Hardly a month seems to go by these days without a high profile story in the newspapers concerning another Christian who is feeling discriminated against or claims by church leaders that Christianity is being ‘marginalised.’
In December it was local authorities re-branding the Christmas season ‘Winterval,’ schools failing to stage traditional nativity plays, as well as conspiratorial tales about the Post Office issuing a secret memo (of which no one yet seems to have found a copy) telling its workers not to sell religiously themed stamps. One MP even raised the spectre of ‘Christianophobia’ in a debate in the House of Commons.
I was asked to come on Radio 4’s Sunday Programme to discuss the idea with Mark Pritchard, the Tory in question, and dispute his claims. However I was subsequently called by the producer to say that the MP had refused to debate with me. Apparently Pritchard doesn’t believe that Christians should be seen to disagree publicly. (Treating me less favourably because of my faith, I suggested mischievously!)

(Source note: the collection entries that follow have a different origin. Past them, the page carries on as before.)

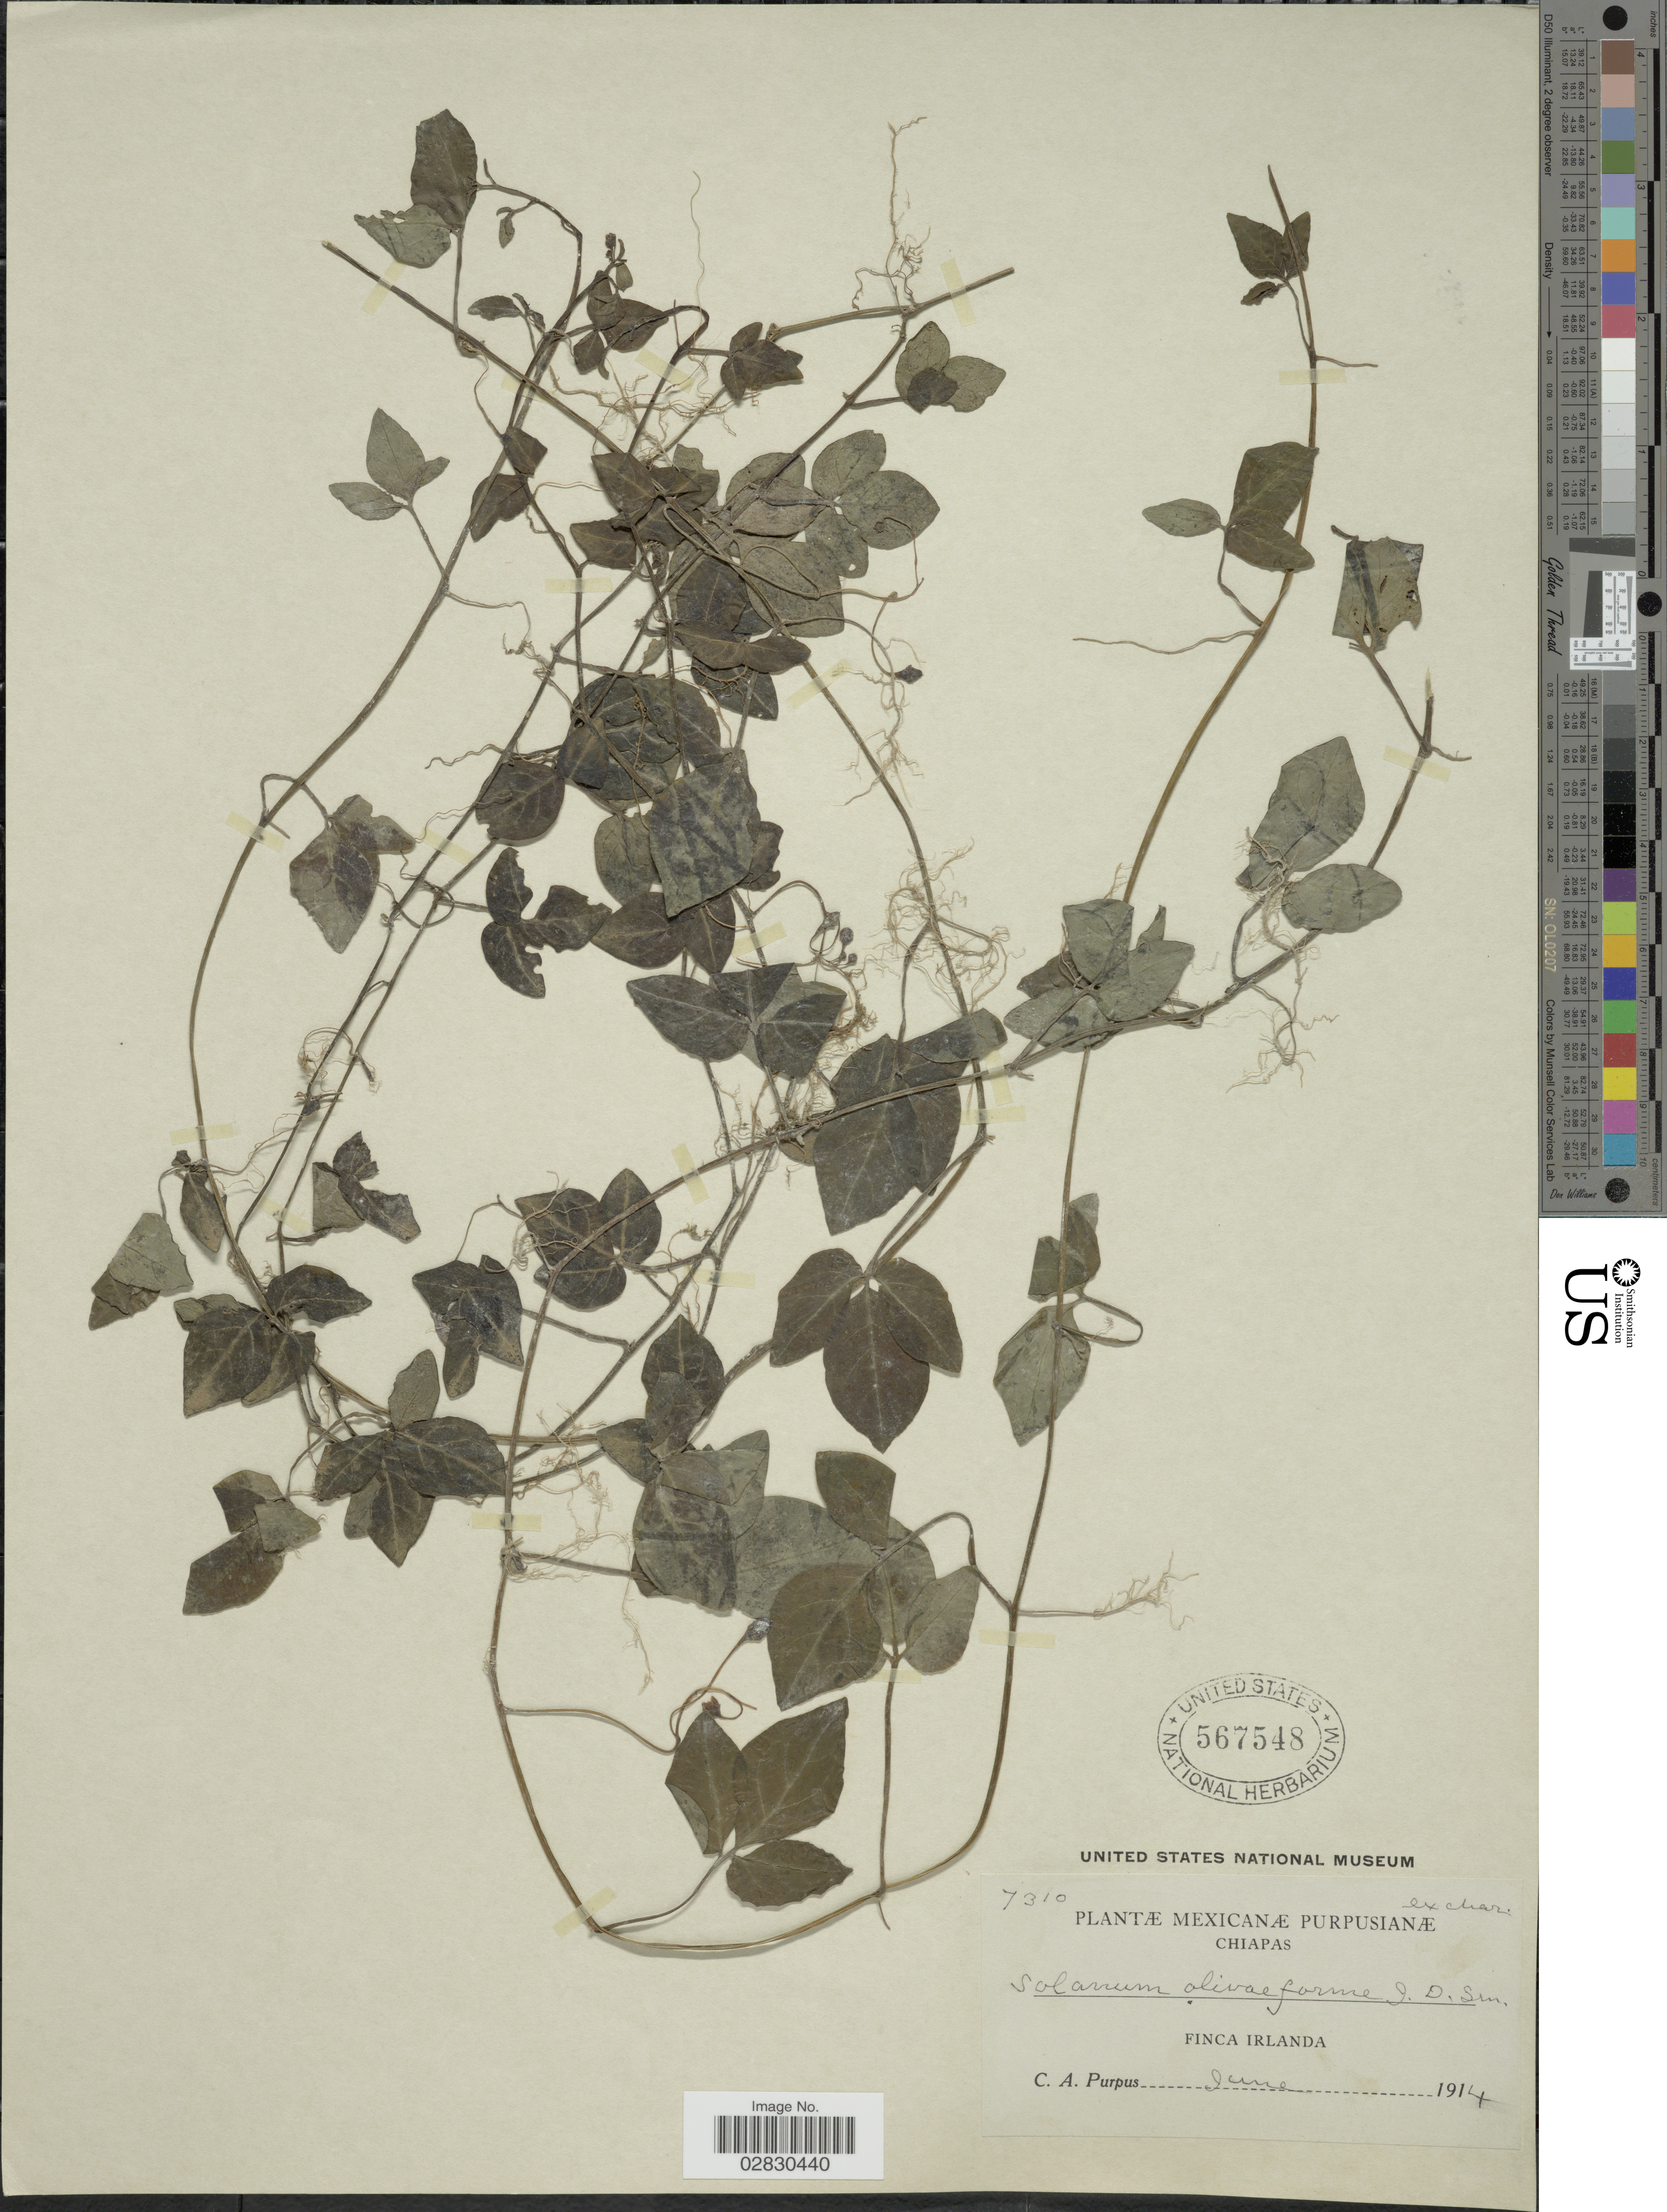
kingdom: Plantae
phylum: Tracheophyta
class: Magnoliopsida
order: Solanales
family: Solanaceae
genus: Solanum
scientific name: Solanum phaseoloides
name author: Pol.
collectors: C. A. Purpus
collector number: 7310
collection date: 1914-06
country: Mexico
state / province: Chiapas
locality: Finca Irlanda.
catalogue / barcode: US 567548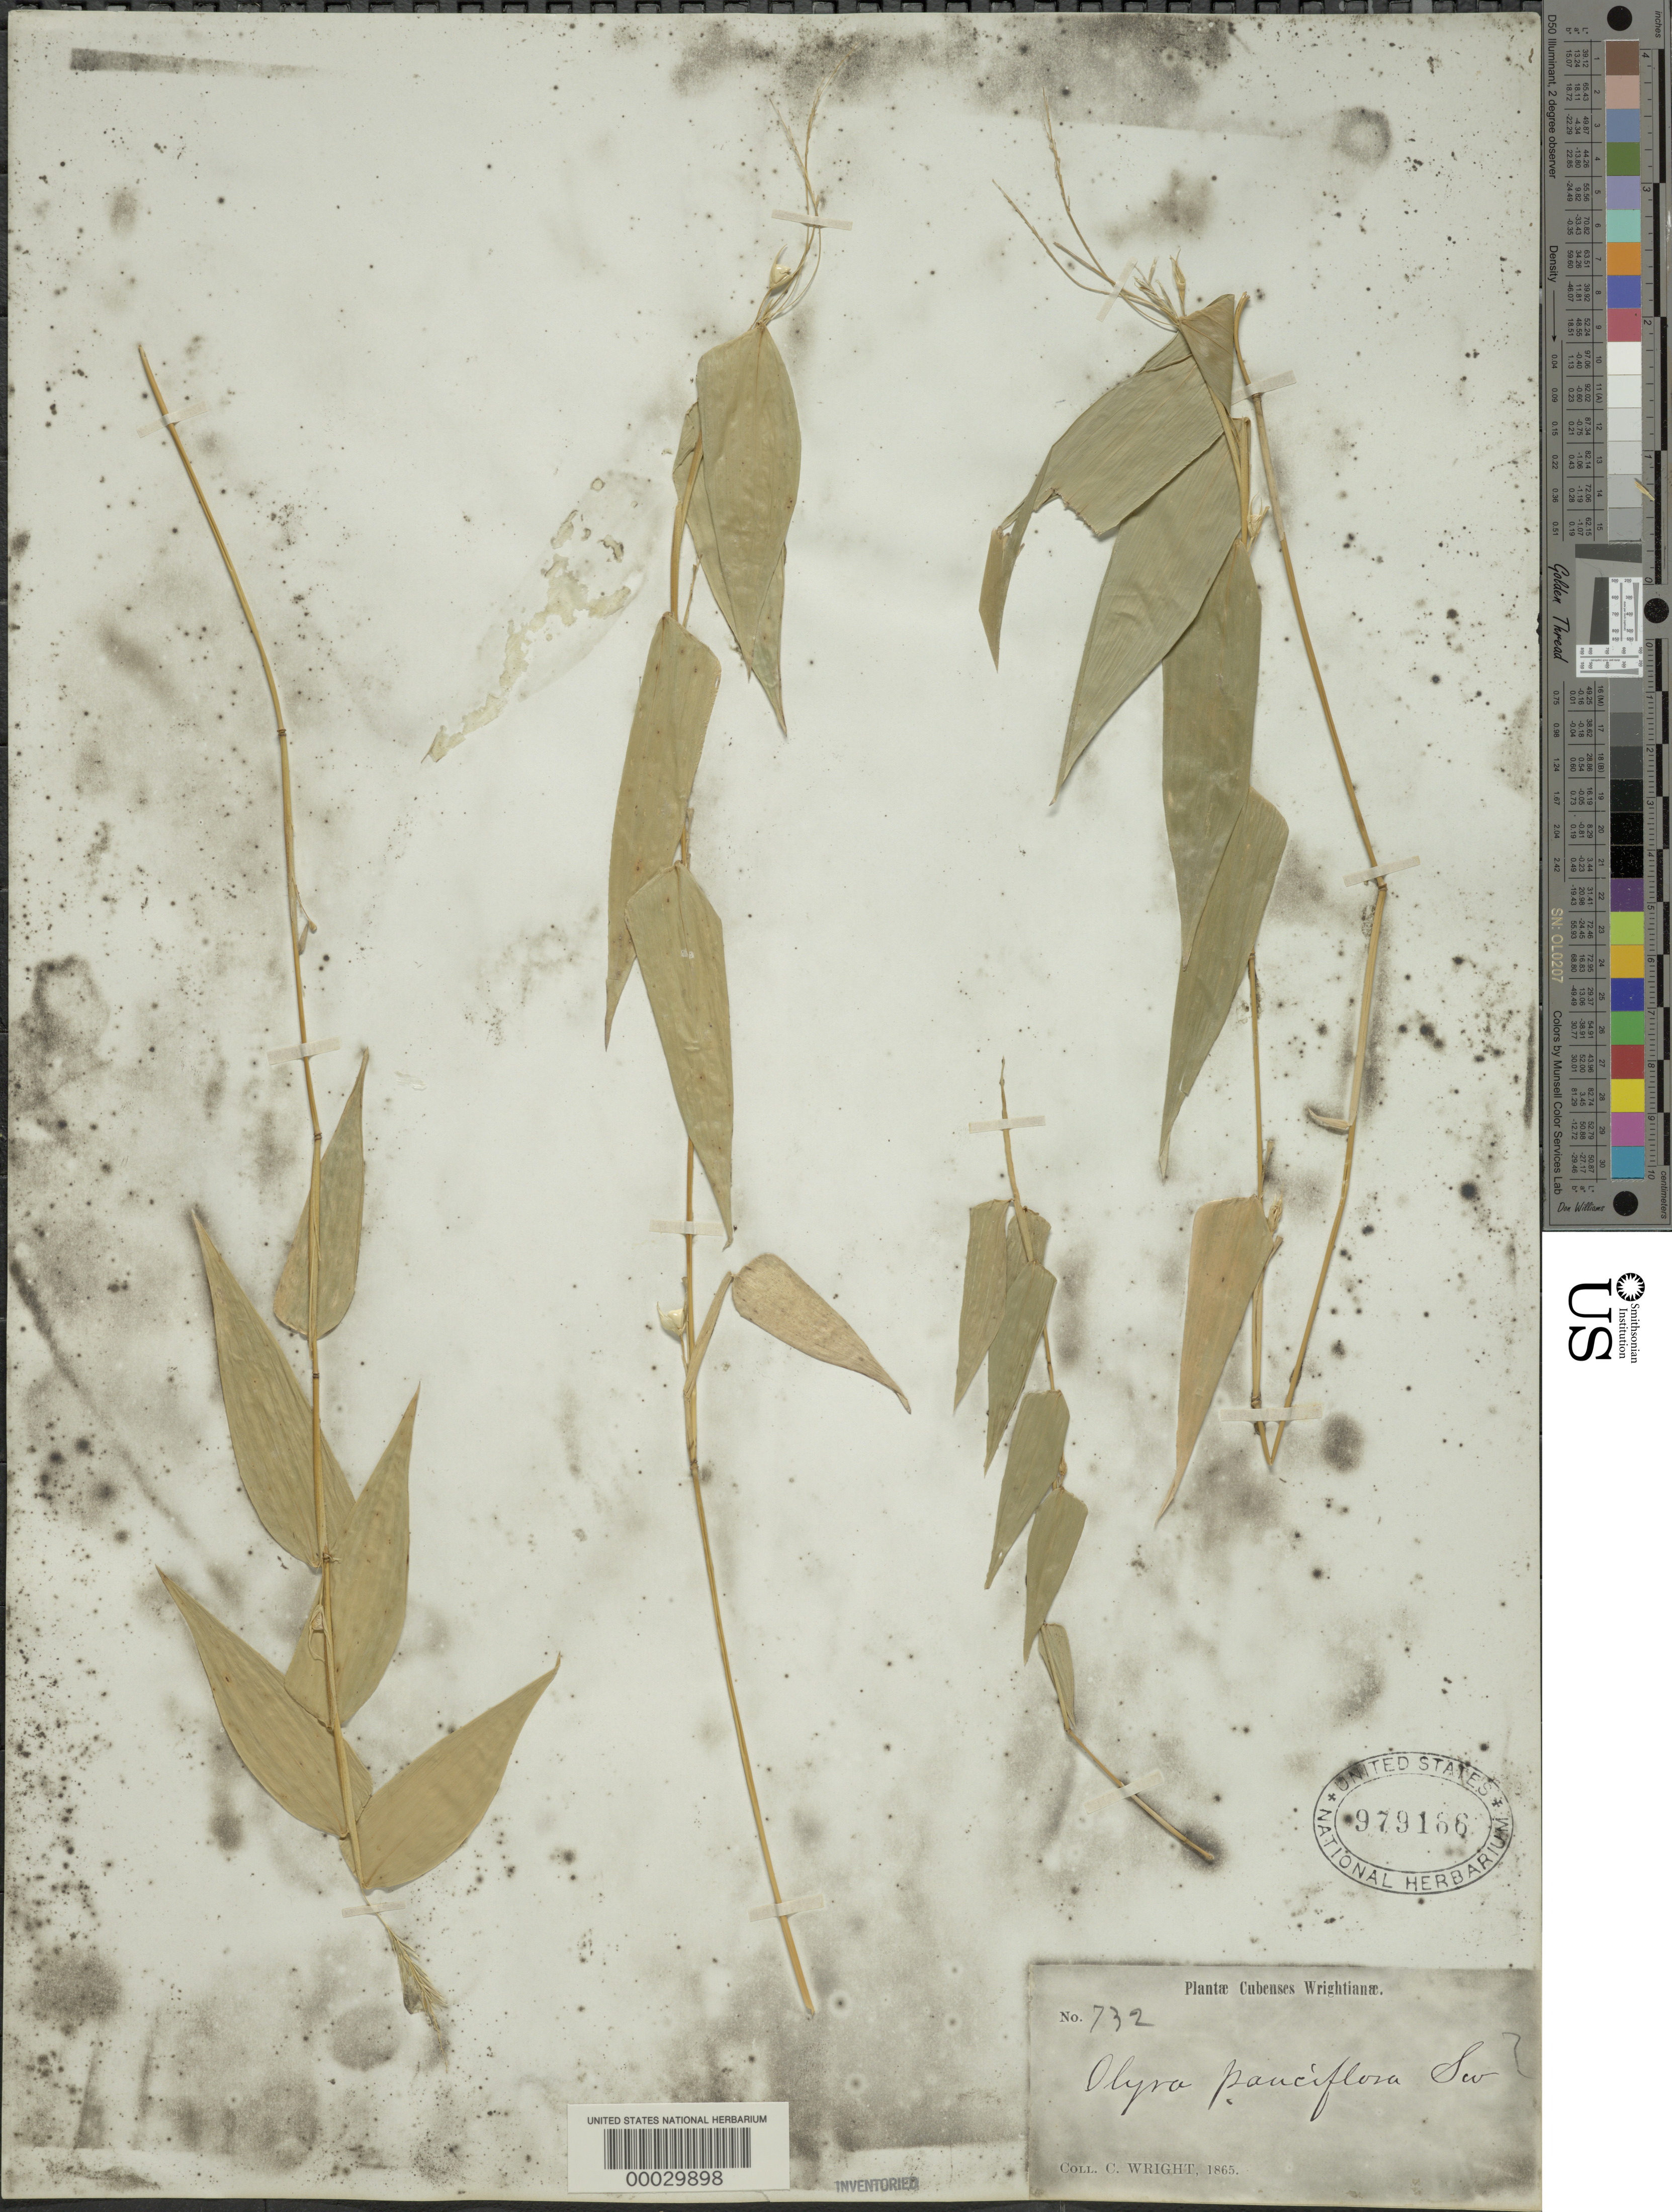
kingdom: Plantae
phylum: Tracheophyta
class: Liliopsida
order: Poales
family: Poaceae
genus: Lithachne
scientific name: Lithachne pauciflora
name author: (Sw.) P. Beauv.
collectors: C. Wright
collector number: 732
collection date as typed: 1865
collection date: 1865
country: Cuba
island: Greater Antilles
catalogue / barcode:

But the MP was quite prepared to publicly criticise the Archbishop of Canterbury over his recent Sharia comments – so it seems there must have been another reason. One possibility is that the claims being made simply don’t stand up to serious scrutiny.
It is not well known, but it is often the same group of people who fuel the scare stories of Christian marginalisation that appear in the papers. These usual suspects – a small collection of lobby groups — are actively seeking out potential cases of discrimination which they can then publicise, make a political campaign of, or pursue in the courts. They are also drawing advice and training from the US, where similar strategies have been pursued.
What is behind their zeal? Their agenda is a desperate attempt to win back, or at least try to maintain, many of the special privileges and exemptions that Christianity has previously enjoyed, but which society is no longer willing to grant. Their argument is that since Britain is a Christian country, their faith, and its adherents, should have special recognition and dispensation.
But they are faced with an internal contradiction which virtually guarantees their failure – and helps to explain why their have had so little success. On the one hand they advance their arguments by citing the 70% of the country which identified with Christianity at the last census. This majority position, they argue, means that Christianity should still be given pride of place. However in the next breath, they plead Christians as a vulnerable and persecuted minority in need of special protections – which entirely undermines their case.
Their dilemma will not be resolved anytime soon. But this won’t end the religious conviction that drives them. Indeed, every failure only serves to reinforce their conviction that Christians are being marginalised and sidelined, and that they must fight even harder.
So prepare for a lot more of the same in the months to come – but don’t be afraid to treat the headlines with the scepticism they deserve.